Au «G33», il y avait des règles strictes à respecter. Aucune visite n’était tolérée avant 12 h, sauf le livreur de drogue Henry P. Les locataires étaient aussi obligés d’acheter leur nourriture dans le magasin dans l’immeuble et d’utiliser sa buanderie en payant cinq euros pour leurs lessives. Enfin, Bekky T. gérait la chambre VIP. Au moyen d’un supplément de 20 euros, les locataires pouvaient y passer la nuit avec leur invité. Dans un classeur vert, elle tenait les listes de présence de tous les locataires de l’hôtel.

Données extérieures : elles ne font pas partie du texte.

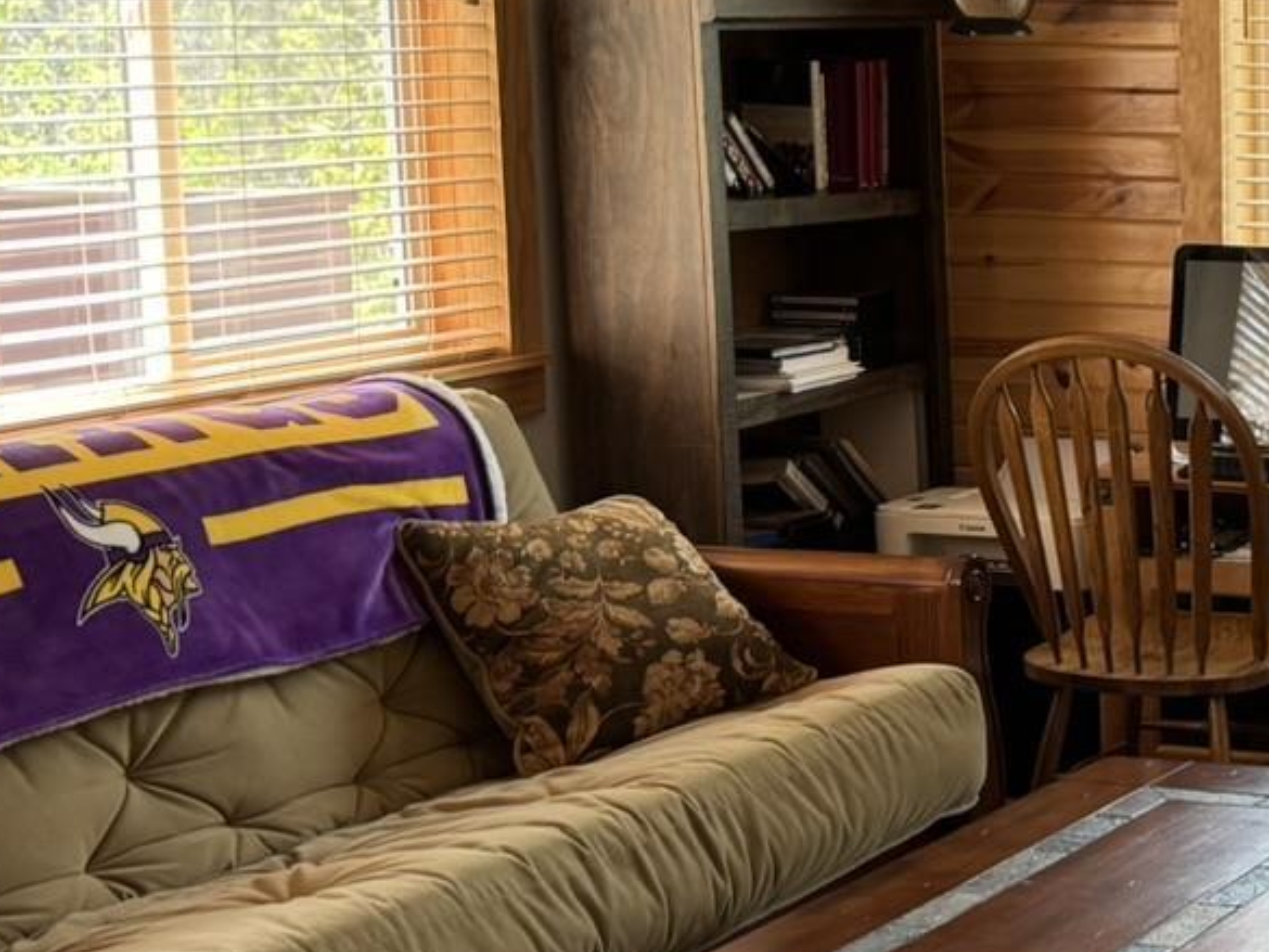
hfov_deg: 21.2
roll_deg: -1.0
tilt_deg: -9.1
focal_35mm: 84
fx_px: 3080
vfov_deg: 17.6
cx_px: 1636
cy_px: 429
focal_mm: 6.76
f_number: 1.78
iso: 160
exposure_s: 1/121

En fin d’audience, le tribunal a entendu trois consommateurs de drogue. Un trentenaire qui a passé cinq mois dans le quartier de la Gare en 2015 affirme avoir acheté sa drogue chez pratiquement tous les 18 revendeurs qui se trouvent sur le banc des prévenus. «Pour moi, il n’y en avait qu’un qui avait la meilleure cocaïne.» Il explique avoir payé 10 ou 20 euros pour une boule ou 50 euros pour trois. Selon le témoin, les revendeurs étaient bien équipés. «Ils se relayaient. Ils étaient là 24 h/24 et sortaient les boules de leur bouche. »

Les deux témoins suivants ont été moins affirmatifs que lors de leur audition à la police. « Je viens de tous les regarder. Mais je ne les reconnais pas. Pour moi, ils se ressemblent tous» , a fait comprendre l’homme qui est détenu actuellement comme les 18 revendeurs à Schrassig.

Le procès se poursuit mardi matin à 9 h avec la suite de l’audition des enquêteurs et la visualisation de certains de leurs enregistrements vidéo.